What we see in India is the difference between formal and real citizenship: Historian Vinay Lal

UCLA professor discusses recent lynchings in India, sees the state as 'somewhat thuggish'

Written by Seema Chishti | Published:July 18, 2017 12:21 am
lynchings in India, historian vinay lal, ucla professor vinay lal, vinay lal on lynchings, communal tension, dalits, anti-muslims UCLA Professor Vinay Lal

Professor Vinay Lal teaches History at UCLA. His dissertation, “Committees of Inquiry and Discourses of ‘Law and Order’ in Twentieth-Century British India”, received the Marc Galler Award for the best dissertation in the Division of the Humanities at the University of Chicago. He has studied communal tensions in India and its changing forms. Excerpts from an interview:

In the light of the recent cases of lynchings in India, is there a shift in the way communal tension has been exploding on the surface from how it did in earlier decades?

Yes, there is. There is no doubt in my mind that the kind of anti-Muslim sentiment in US or parts of Western Europe has repercussions, emboldens the advocates of Hindutva. The notion is that if Muslims, particularly in the so-called modern West, can be attacked, then we can do that too, we have the licence to do that.

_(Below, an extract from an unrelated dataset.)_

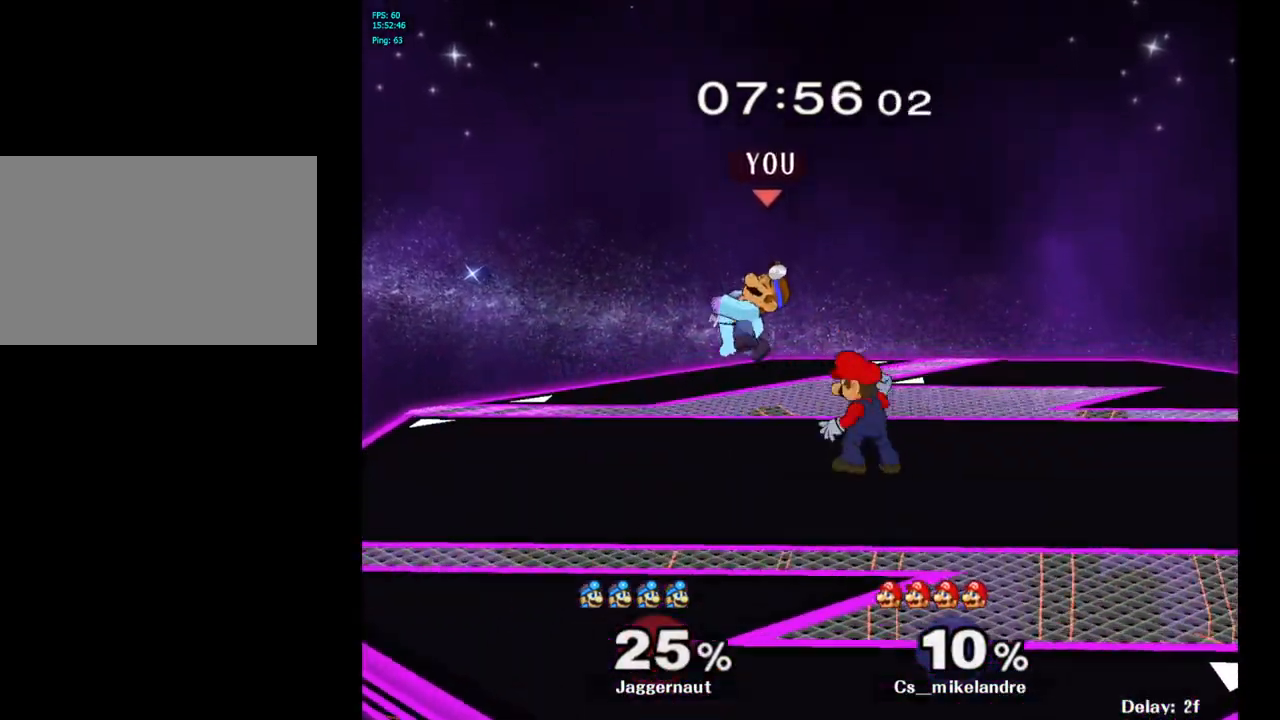
{"buttons": [], "left_stick": "up-right", "right_stick": "center", "events": [[133, "Y", "down"], [283, "left_stick", "up-right"], [300, "Y", "up"]]}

In the US, I see many advocates of Hindutva who are now suggesting US, India and Israel form a natural alliance with one another as, in their worldview, “these democracies” are being “threatened” by forces of Islam. This certainly was not the international environment in the ’60s or ’70s. That’s at the macro level. It is not just the RSS or VHP but a slightly larger strand of Indian society that has become complicit in (these attacks), exactly like in the US. There was a virulent white racism that was so pervasive that you did not need to have institutional membership in the KKK or John Wright Society, people were complicit without a formal association.

What is the kind of signal that a political dispensation like India has now send to the law enforcement machinery?

I think the problem is twofold. What do you do when the state becomes somewhat thuggish? So, people targeted are not just Muslims, but also Dalits and Africans. We should be attentive to it because there are groups of people whose very lives are at risk. Signals in all authoritarian states happens downwards. We don’t need to take the example of Hitler’s Nazi Germany or Stalin’s totalitarian state, you can turn to authoritarian states present now where you can see very clearly, it is same attitude at the top, middle and bottom. These problems are not distinct to India today, we see a similar repression and acute intolerance, including in the US. Turkey is in dire straits. China, Russia, [Rodrigo] Duterte in the Philippines… this could be attributed to what they are terming the ‘strongman’ phenomenon. But I feel the problem is ‘nationalism’. It shows the limits of the nationalist project and what a disease it is. Now this is very hard for the newly independent formerly colonial countries to accept, which fought for freedom on the basis of the idea of nationalism, but wherever you had nationalist movements, you have had to rethink the nationalist idea. It has become the only kind of political community which we have to all pay obeisance to. What we see in India — and which is clear in a large number of other countries, especially US – is the difference between formal citizenship and real citizenship on the ground. In the US, African-Americans are only formal citizens without the rights of a citizen on the ground. This is the case for a large number of people in India.

So how does one un-thug the state?

It’s always a difficult question. We need to consider what are the sources of resistance in the society and there is a gamut. We can take the view that one has to work with the institutions in the land, but that it clearly inadequate and I think India has mastered the subterfuge. That subterfuge is that India has, in most domains of life, the most progressive legislation in the world. So in some ways, the progressive legislation obfuscates the nature of the problem and clouds it. So the law cannot regulate my prejudices/feelings. But it can certainly do something to regulate prejudicial conduct, particularly when repercussions are extraordinarily severe for someone at the other end. So we would have to think of the role of law. I would argue for a greater need for satyagraha as an instrument than which has a place in democracy. Especially where the law is sometimes used as an instrument for either doing nothing or installing new regimes of repression. As we are living in a democracy, at least pro forma, and we have a functioning court system, it is very important that what can be gained through satyagraha must be done. So organised, non-violent civil resistance has a place. It need not follow exactly what Gandhi did. So we must use satyagraha in different ways. This can’t just be done through social media or Facebook or Twitter — this needs people on the ground to build resistance. We need masses of people together, congregating. It cannot be left to social media.

Are you optimistic about India today?

Yes, we must be clear that we should not let Hindutva forces hijack what we have. Unlike my friends on the Left-liberal end of the spectrum, I have great respect for the spiritual resources of the Indic civilisation, which includes aspects of the Indo-Islamic tradition which developed here, which was unprecedented. Buddhism, Jainism, everything. We have had writers, philosophers, who have reckoned with these questions for hundreds of years, I am not ready to call all that inconsequential. So yes, I am optimistic, on the whole.